Bei Nacht und Nebel setzte das Bezirksamt Neukölln am heutigen Montagmorgen die Gäste und Mieter des Fantastic Foxhole im Berliner Weserkiez auf die Straße. Um kurz nach sechs Uhr wurden Berlin-Besucher und Langzeitmieter unsanft von den Mitarbeitern der Bauaufsicht und vermummten Polizisten geweckt. Die insgesamt 16 Personen wurden dazu aufgerufen, das Gebäude unverzüglich zu verlassen, da die Beherbergung über keine Baugenehmigung verfügt.
Eine reguläre Ankündigung der Wohnungsräumung durch einen Gerichtsvollzieher erfolgte vorab nicht. Pächter Hagen Wittenborn fassungslos: „Eine Schließung ohne Ankündigung in aller Früh an einem Montag durchzuführen und Studenten sowie Besucher vor die Tür zu setzen, ist ein absolutes Unding. Warum wurde dann nicht nach dem Grundsatz der Gleichheit das ganze Fabrik-Gebäude, in dem jede Etage von Studenten-WGs bewohnt wird, geräumt?“
Hausverwalter Alexander Skora hat eine Erklärung für das Timing der Behörde unter Baustadtrat Jochen Biedermann (B´90/Die GRÜNEN): „Vor der Wahl hätte man sich so ein Vorgehen nicht leisten können. Zwei Wochen später auf den Tag genau wird nun nach Nazi- und Stasi-Art morgens unter Anwendung unmittelbaren Zwangs einmarschiert. Wir leben immer noch in einem Rechtsstaat und vor allem Berlin wirbt stets damit weltoffen und gastfreundlich zu sein.“
Dem ganzen geht ein monatelanger Rechtsstreit, in dem sich die Berliner Behörde darauf beruft, dass keine Baugenehmigung für das Fantastic Foxhole vorliegt, voraus. Schon im Frühjahr wollte das Bezirksamt den Betrieb des damaligen Hostels einstellen lassen und kündigte zudem ein Zwangsgeld an. Die tatsächliche Durchführung aber blieb aus.
Pächter Hagen Wittenborn übernahm Anfang des Jahres 2017 die Räumlichkeiten des berühmten Fuchs & Elster, um mit seinem Hostel einen Anlaufpunkt für Menschen aus aller Welt zu schaffen. Und das mit Erfolg: Das Magazin American Express Essentials erklärte die Unterkunft schon nach kurzer Zeit zu den weltweit „22 Coolest New Hostels“. Nicht nur für das Hostel mit einer Kapazität von 33 Betten, sondern auch für die Reisemetropole Berlin eine Auszeichnung.

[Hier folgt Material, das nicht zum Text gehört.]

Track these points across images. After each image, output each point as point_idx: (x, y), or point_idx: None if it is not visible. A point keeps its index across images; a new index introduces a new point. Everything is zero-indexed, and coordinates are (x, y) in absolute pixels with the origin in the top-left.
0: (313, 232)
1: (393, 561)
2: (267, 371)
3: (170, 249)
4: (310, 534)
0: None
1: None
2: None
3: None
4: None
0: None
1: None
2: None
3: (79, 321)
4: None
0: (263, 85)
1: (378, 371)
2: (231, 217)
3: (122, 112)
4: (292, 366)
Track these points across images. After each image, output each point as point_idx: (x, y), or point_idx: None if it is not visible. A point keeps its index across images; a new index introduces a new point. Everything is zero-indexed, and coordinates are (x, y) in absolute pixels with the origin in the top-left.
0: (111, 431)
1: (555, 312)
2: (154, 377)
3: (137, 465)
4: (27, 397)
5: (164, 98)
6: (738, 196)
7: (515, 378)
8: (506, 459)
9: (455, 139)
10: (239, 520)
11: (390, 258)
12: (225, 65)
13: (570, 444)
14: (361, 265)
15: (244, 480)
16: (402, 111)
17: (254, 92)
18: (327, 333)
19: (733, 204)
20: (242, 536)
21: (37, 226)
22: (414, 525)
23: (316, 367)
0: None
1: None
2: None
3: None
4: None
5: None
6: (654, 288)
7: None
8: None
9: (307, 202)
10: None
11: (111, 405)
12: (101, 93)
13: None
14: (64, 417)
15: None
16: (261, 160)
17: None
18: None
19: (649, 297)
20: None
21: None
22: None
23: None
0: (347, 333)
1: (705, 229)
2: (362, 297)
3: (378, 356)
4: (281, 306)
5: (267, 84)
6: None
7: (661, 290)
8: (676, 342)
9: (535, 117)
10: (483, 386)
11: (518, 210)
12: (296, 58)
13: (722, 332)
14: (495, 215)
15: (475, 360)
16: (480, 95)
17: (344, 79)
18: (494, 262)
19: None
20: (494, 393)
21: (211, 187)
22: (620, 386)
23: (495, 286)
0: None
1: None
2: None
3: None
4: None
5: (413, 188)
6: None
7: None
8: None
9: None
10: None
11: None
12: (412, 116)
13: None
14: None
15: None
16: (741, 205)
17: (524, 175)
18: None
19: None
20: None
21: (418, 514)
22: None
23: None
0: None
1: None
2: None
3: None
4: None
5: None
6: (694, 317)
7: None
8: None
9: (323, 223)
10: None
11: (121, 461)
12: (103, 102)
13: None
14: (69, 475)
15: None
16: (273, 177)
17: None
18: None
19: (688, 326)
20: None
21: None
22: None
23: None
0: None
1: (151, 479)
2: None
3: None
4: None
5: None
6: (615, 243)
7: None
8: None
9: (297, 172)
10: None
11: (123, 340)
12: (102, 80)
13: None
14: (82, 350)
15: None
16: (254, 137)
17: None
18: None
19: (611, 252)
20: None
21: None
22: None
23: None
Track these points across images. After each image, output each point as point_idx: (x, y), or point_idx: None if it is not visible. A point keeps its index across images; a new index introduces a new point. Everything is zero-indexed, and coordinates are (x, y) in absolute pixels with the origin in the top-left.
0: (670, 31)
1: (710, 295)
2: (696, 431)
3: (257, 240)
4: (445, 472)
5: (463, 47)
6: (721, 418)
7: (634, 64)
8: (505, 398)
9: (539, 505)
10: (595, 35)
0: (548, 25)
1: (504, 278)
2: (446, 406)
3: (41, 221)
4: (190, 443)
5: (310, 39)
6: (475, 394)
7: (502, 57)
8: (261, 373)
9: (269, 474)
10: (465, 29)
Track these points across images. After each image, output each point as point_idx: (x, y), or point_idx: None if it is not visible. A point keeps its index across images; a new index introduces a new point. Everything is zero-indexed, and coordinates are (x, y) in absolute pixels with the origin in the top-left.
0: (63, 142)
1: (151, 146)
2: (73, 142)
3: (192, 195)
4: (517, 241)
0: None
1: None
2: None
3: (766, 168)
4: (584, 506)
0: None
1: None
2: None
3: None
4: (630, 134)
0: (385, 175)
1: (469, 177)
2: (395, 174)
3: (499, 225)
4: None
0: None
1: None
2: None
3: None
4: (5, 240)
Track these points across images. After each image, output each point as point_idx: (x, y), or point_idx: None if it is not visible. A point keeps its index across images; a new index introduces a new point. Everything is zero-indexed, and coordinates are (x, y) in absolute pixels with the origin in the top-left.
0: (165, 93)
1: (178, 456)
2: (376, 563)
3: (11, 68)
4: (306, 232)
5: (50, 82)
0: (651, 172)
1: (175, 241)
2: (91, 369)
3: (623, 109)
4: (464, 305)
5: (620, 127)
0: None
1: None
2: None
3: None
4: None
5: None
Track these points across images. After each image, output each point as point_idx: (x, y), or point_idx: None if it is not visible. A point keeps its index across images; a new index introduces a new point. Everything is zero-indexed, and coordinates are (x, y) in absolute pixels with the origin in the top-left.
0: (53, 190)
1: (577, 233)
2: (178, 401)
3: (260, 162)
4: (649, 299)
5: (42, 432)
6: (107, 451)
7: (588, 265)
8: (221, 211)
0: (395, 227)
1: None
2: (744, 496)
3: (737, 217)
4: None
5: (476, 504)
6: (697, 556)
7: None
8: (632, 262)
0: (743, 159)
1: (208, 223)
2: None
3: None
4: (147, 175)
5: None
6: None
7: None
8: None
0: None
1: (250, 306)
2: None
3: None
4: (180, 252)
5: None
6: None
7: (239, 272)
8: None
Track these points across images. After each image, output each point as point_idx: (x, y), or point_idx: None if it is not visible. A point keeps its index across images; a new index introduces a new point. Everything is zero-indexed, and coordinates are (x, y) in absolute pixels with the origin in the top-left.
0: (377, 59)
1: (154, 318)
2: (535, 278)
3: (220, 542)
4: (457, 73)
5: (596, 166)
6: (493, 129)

Das Bezirksamt Neukölln aber beharrte stets auf den § 59 Abs. 1 der Bauordnung Berlin. Darin heißt es: „Die Nutzungsänderung von Anlagen bedürfen der Baugenehmigung, soweit in den §§ 60 bis 62, 76 und 77 nichts anderes bestimmt ist.“ Obwohl auch das Fuchs und Elster die Immobilie, neben eines Gastronomiebetriebs, zur Beherbergung von Personen nutze und somit keine erhebliche Nutzungsänderung stattfand, zeigt sich das Bezirksamt bis heute uneinsichtig.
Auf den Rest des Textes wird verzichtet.